Segundo a maioria dos especialistas as eleições, mesmo com o adiamento, ocorrerão ainda na vigência de algum tipo de isolamento social em virtude da pandemia da Covid-19. Ainda que alguns municípios já tenham revogado as medidas de isolamento social, a população possivelmente ainda estará receosa do contato, da conversa muito próxima com estranhos, ou mesmo de receber panfletos dos candidatos.
Portanto, ainda com mais intensidade do que ocorreu em 2018, as eleições serão definidas pela internet, seja por meios legais e controlados para apresentação de propostas e debate de ideias, seja pelo subterrâneo do gabinete do ódio e outros grupos especializados em divulgação em massa de mentiras nas redes sociais.
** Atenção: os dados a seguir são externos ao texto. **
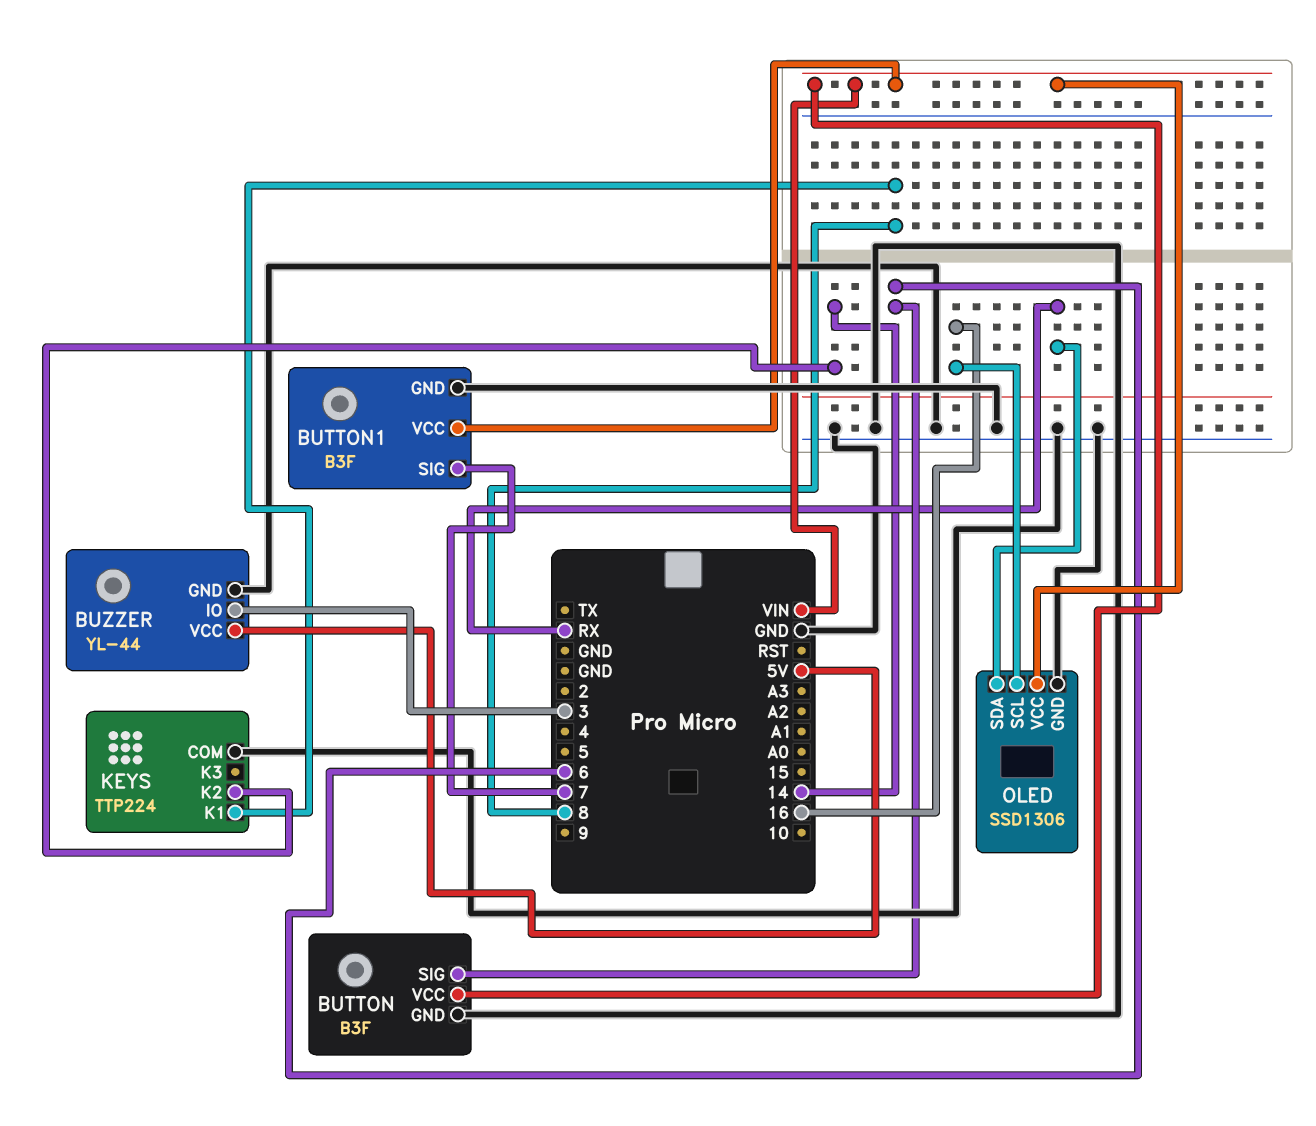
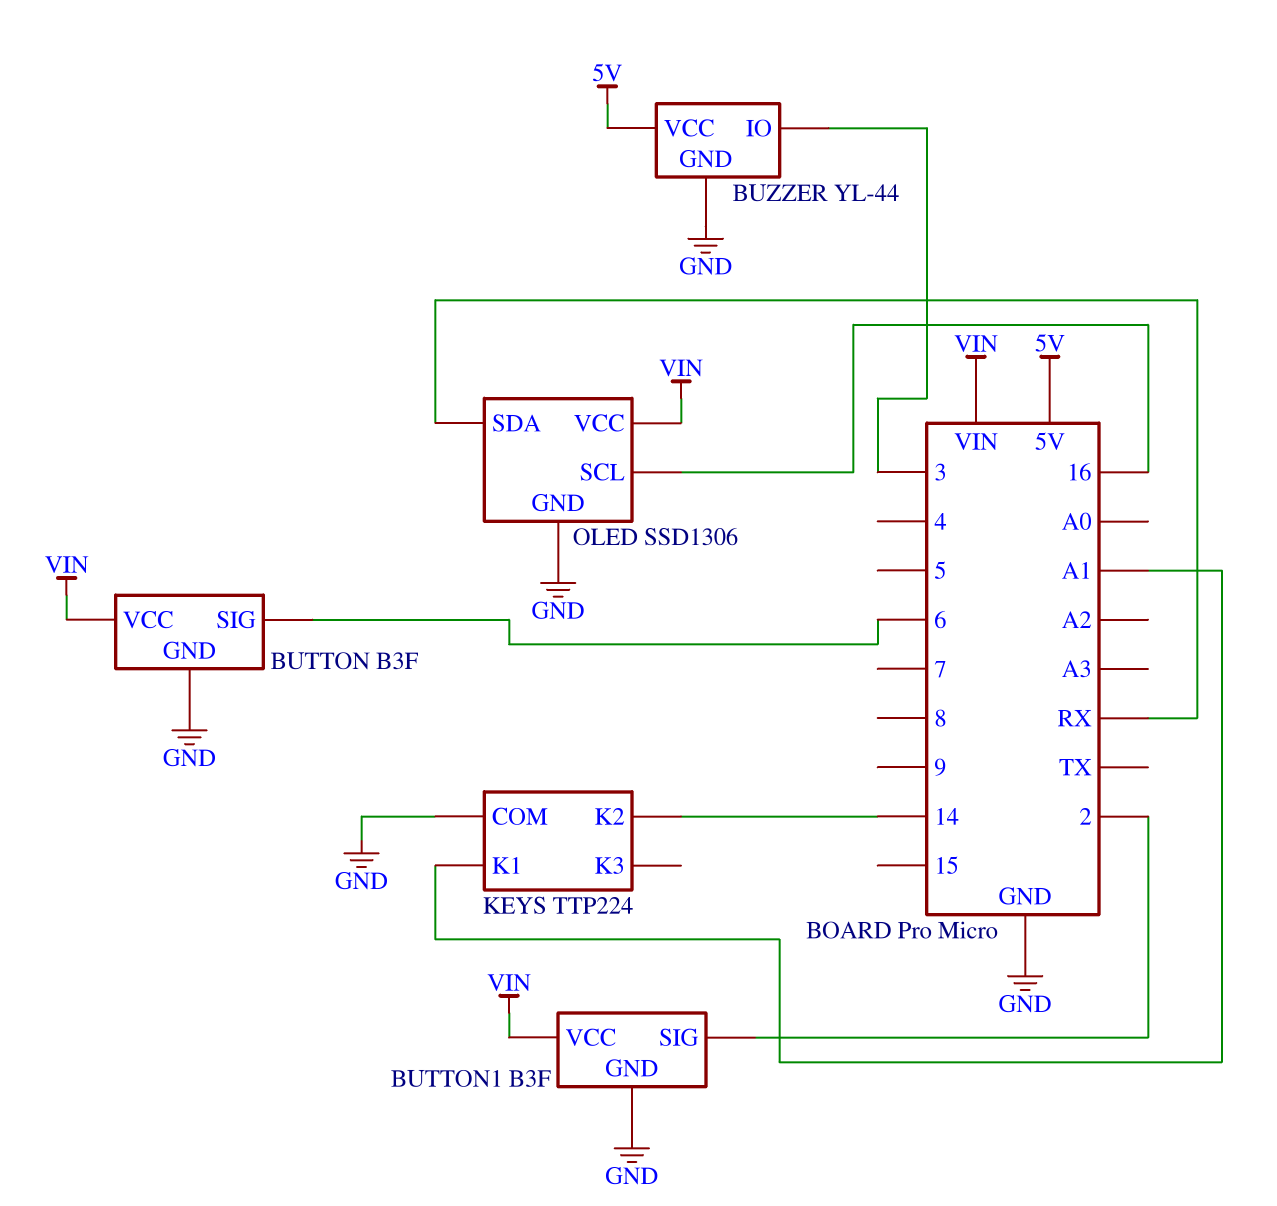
BUTTON1 pin SIG: 7 -> 2
KEYS pin K1: 8 -> A1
Como as eleições de 2018 comprovaram, nosso sistema judicial não está capacitado, nem parece ter disposição política, para coibir os grupos subterrâneos de fake news e seus financiadores.
Já se passaram 18 meses das eleições que, com muita mentira nas redes sociais, elegeu Bolsonaro, e apesar de muitos indícios e algumas provas, pouco foi feito. Em verdade, a máquina judiciária só se movimentou com maior eficiência quando os alvos dos ataques covardes foram os Ministros do Supremo Tribunal Federal.
Caberá ao PT e a esquerda um imenso desafio: recuperar parcela de sua base social e eleitoral perdida, derrotar política e eleitoralmente a extrema-direita, ciente de que será alvo prioritário de uma avalanche de mentiras nas redes sociais.
(*) Jonatas Moreth é advogado e militante do PT.
(**) Patrick C. Araújo é advogado e militante do PT.